Reproduce the listing below word for word and exclude any picture.
##### Record excerpts
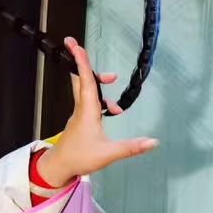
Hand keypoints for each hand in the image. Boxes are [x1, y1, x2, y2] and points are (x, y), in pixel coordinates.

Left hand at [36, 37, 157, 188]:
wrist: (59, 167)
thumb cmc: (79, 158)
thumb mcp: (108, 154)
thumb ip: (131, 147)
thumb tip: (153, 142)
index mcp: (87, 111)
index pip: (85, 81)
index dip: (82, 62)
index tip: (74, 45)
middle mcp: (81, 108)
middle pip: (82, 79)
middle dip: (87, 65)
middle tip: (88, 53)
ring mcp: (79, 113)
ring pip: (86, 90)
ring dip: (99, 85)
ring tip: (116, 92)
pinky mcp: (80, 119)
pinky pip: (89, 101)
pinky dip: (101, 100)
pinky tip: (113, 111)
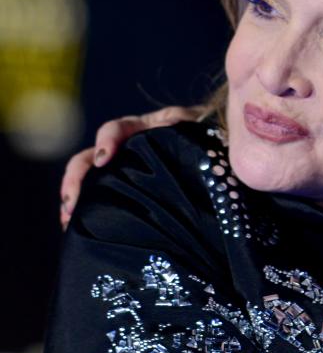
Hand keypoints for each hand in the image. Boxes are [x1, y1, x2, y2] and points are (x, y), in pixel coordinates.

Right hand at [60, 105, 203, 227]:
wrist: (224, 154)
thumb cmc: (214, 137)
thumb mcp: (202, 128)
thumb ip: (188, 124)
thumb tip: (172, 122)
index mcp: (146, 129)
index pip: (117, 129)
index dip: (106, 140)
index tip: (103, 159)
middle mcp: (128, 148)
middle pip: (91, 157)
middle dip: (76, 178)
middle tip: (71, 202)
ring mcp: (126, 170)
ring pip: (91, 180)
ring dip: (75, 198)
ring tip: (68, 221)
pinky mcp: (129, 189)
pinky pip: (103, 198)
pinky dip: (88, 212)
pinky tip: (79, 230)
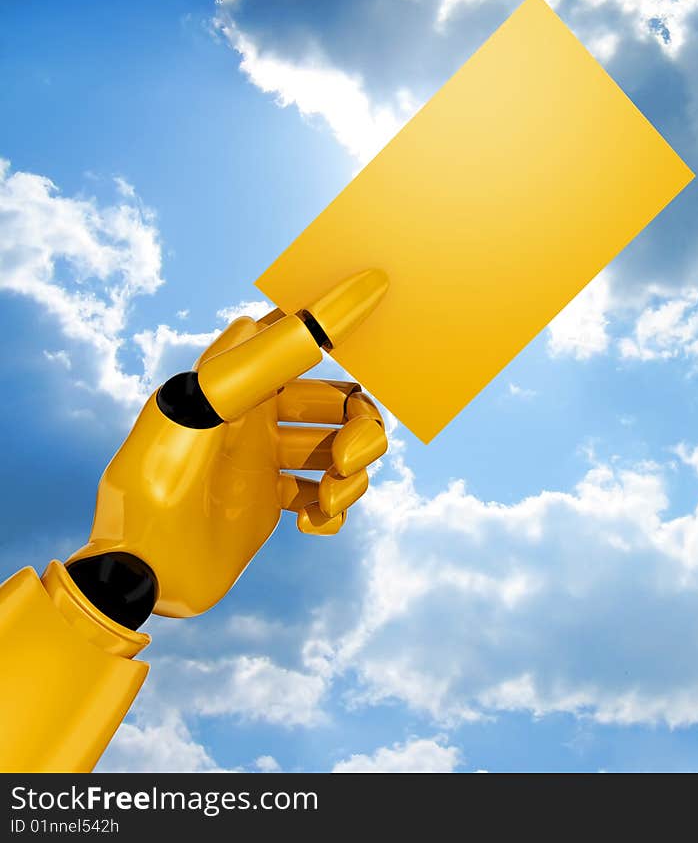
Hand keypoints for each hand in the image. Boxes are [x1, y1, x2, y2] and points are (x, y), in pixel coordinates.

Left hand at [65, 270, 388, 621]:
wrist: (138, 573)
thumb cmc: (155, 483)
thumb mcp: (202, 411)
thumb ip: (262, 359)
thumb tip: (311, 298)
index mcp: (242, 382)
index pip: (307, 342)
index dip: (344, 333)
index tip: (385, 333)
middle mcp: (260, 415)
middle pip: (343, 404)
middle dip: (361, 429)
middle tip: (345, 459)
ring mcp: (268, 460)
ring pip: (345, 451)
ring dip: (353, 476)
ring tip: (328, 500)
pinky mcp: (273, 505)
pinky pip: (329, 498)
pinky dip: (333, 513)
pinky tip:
##########
Solved exercise:
Hand keypoints for each hand in the image. Boxes are [x1, y1, x2, y2] and points are (x, y), in pixel coordinates.

Left hand at [36, 37, 157, 188]:
wrist: (59, 167)
thumb cmc: (79, 158)
thumb mcp: (108, 154)
thumb ip: (131, 147)
thumb tip: (153, 142)
index mcp: (87, 111)
index pip: (85, 81)
index dip: (82, 62)
index tip: (74, 45)
middle mcp: (81, 108)
middle pip: (82, 79)
middle dip: (87, 65)
middle tip: (88, 53)
ring mcp: (79, 113)
ring pip: (86, 90)
ring dip: (99, 85)
ring tip: (116, 92)
pinky mcp: (80, 119)
pinky pip: (89, 101)
pinky dip: (101, 100)
pinky tip: (113, 111)
Hand keypoints for each hand in the image. Boxes are [x1, y1, x2, y2] and points are (x, y), in pixel coordinates.

Right hand at [60, 105, 203, 227]:
wrist: (224, 154)
thumb cmc: (214, 137)
thumb mcp: (202, 128)
thumb ip: (188, 124)
thumb tip: (172, 122)
index mcp: (146, 129)
index pip: (117, 129)
index dip: (106, 140)
index tip: (103, 159)
middle mcp: (128, 148)
middle pip: (91, 157)
middle dip: (76, 178)
middle tip: (71, 202)
ring mcp: (126, 170)
ring pip: (91, 180)
ring dip: (75, 198)
ring tip: (68, 221)
pinky mcp: (129, 189)
pinky pip: (103, 198)
pinky dip: (88, 212)
pinky tip: (79, 230)
Hand keypoints for each hand in the image. Boxes are [x1, y1, x2, y2] and points are (x, y), in pixel coordinates.

Left hand at [65, 270, 388, 621]:
wrist: (138, 573)
thumb cmc: (155, 483)
thumb mcp: (202, 411)
thumb ip: (262, 359)
thumb tip: (311, 298)
index mcp: (242, 382)
index pip: (307, 342)
index dip: (344, 333)
index tip: (385, 333)
middle mcp: (260, 415)
middle pip: (343, 404)
middle dip: (361, 429)
middle tip: (345, 459)
ring mcp: (268, 460)
ring pip: (345, 451)
ring dip: (353, 476)
ring tip: (328, 500)
pinky mcp: (273, 505)
pinky pip: (329, 498)
pinky dip: (333, 513)
pinky tip:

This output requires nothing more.